**AIM OF THE TASK:**
Please restate every entry exactly. Leave out the pictures.

Saved data entries
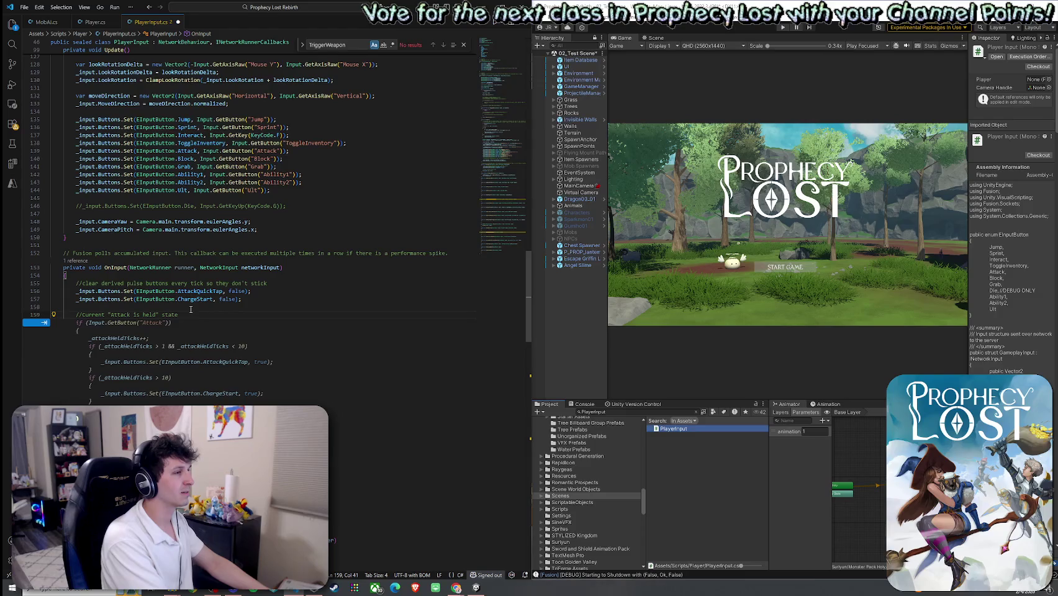
{"action": "key", "text": "Return"}
Declare bool attackDownNow from the IsSet check on EInputButton.Attack, adding an (int) cast
{"action": "type", "text": "bool "}
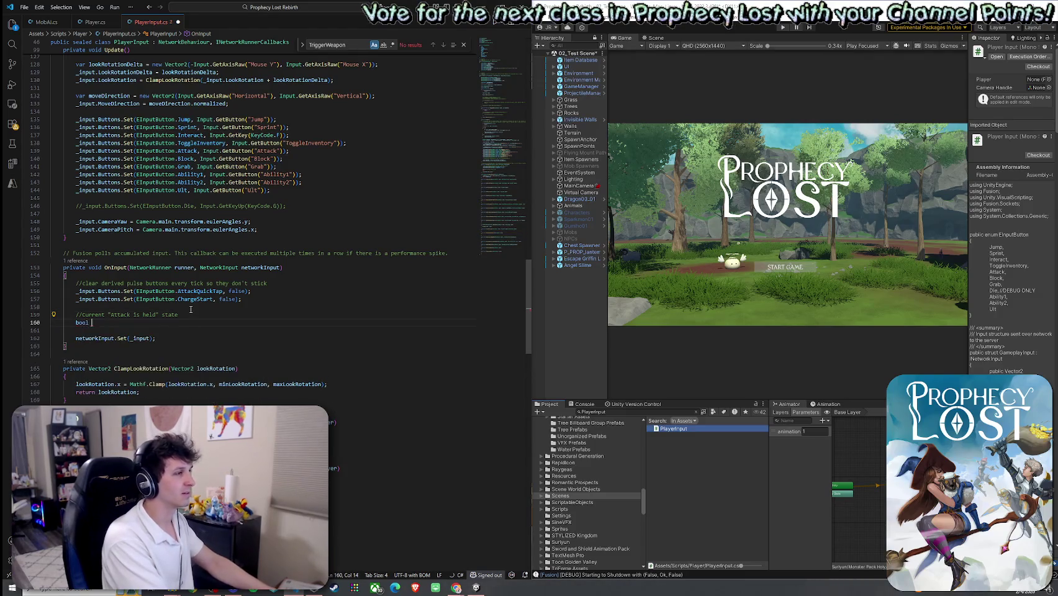
{"action": "type", "text": "attac"}
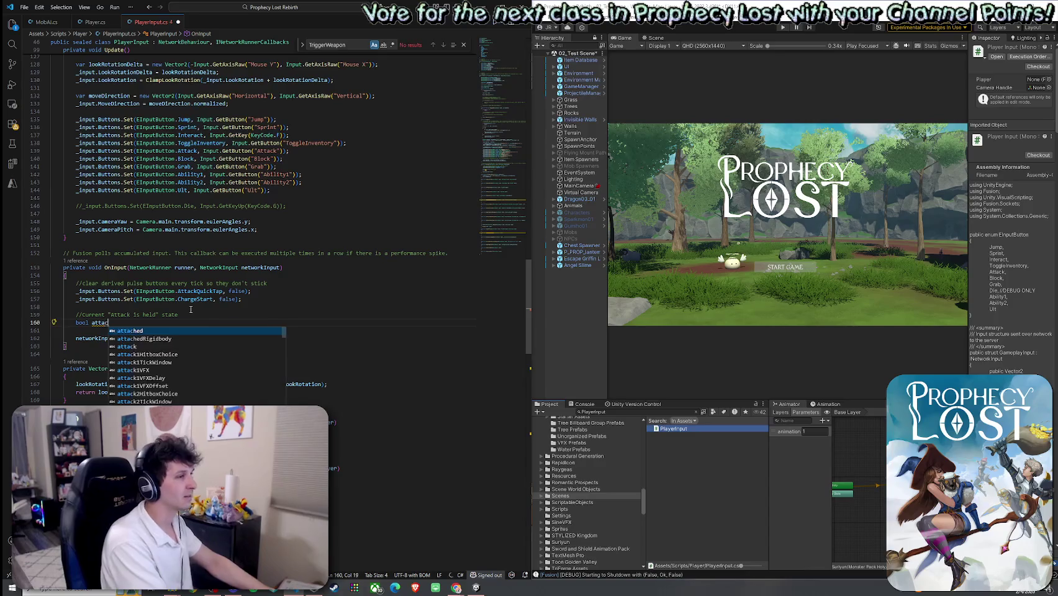
{"action": "type", "text": "kDownNow ="}
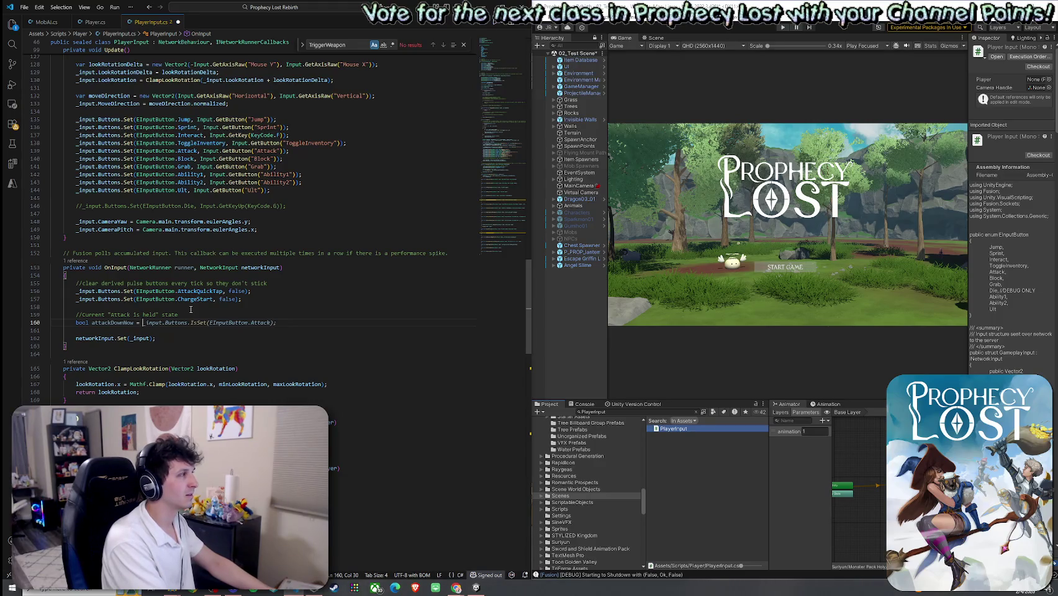
{"action": "key", "text": "Tab"}
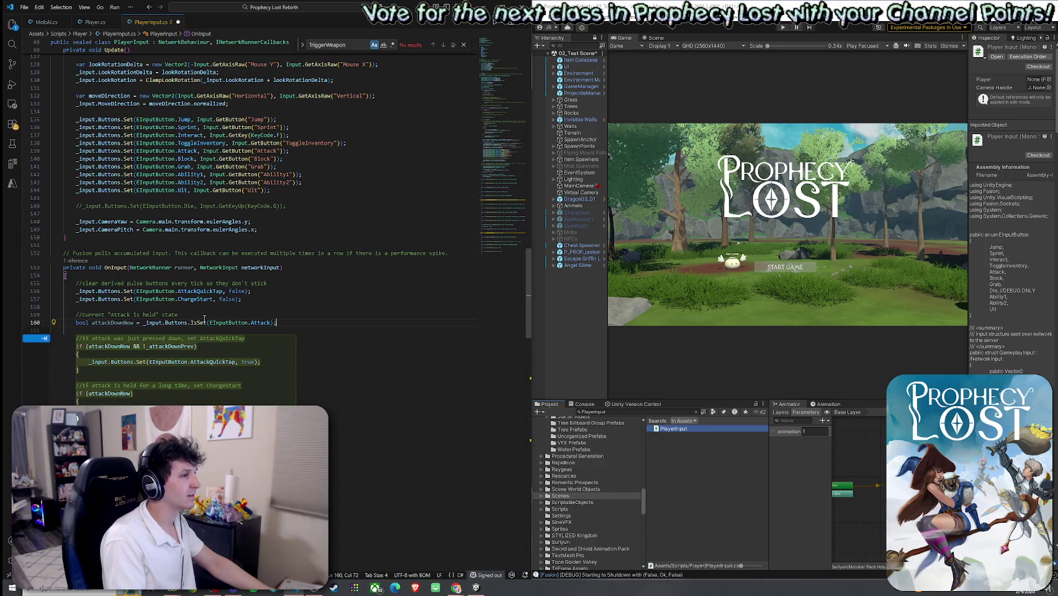
{"action": "left_click", "coordinate": [209, 323]}
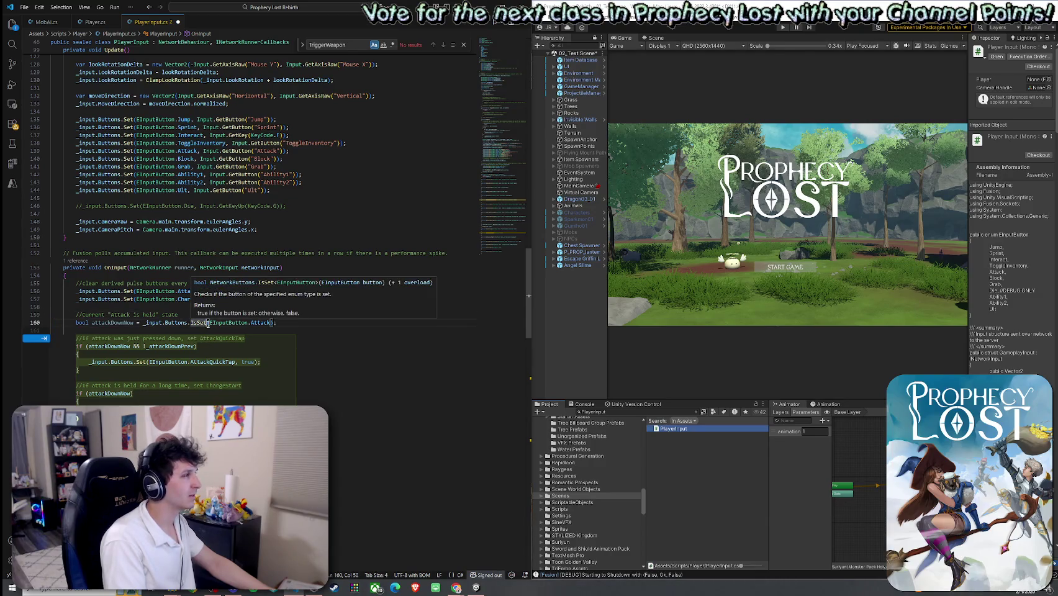
{"action": "key", "text": "Right"}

**RESPONSE TO THIS TASK:**
{"action": "key", "text": "Return"}
Declare bool attackDownNow from the IsSet check on EInputButton.Attack, adding an (int) cast
{"action": "type", "text": "bool "}
{"action": "type", "text": "attac"}
{"action": "type", "text": "kDownNow ="}
{"action": "key", "text": "Tab"}
{"action": "left_click", "coordinate": [209, 323]}
{"action": "key", "text": "Right"}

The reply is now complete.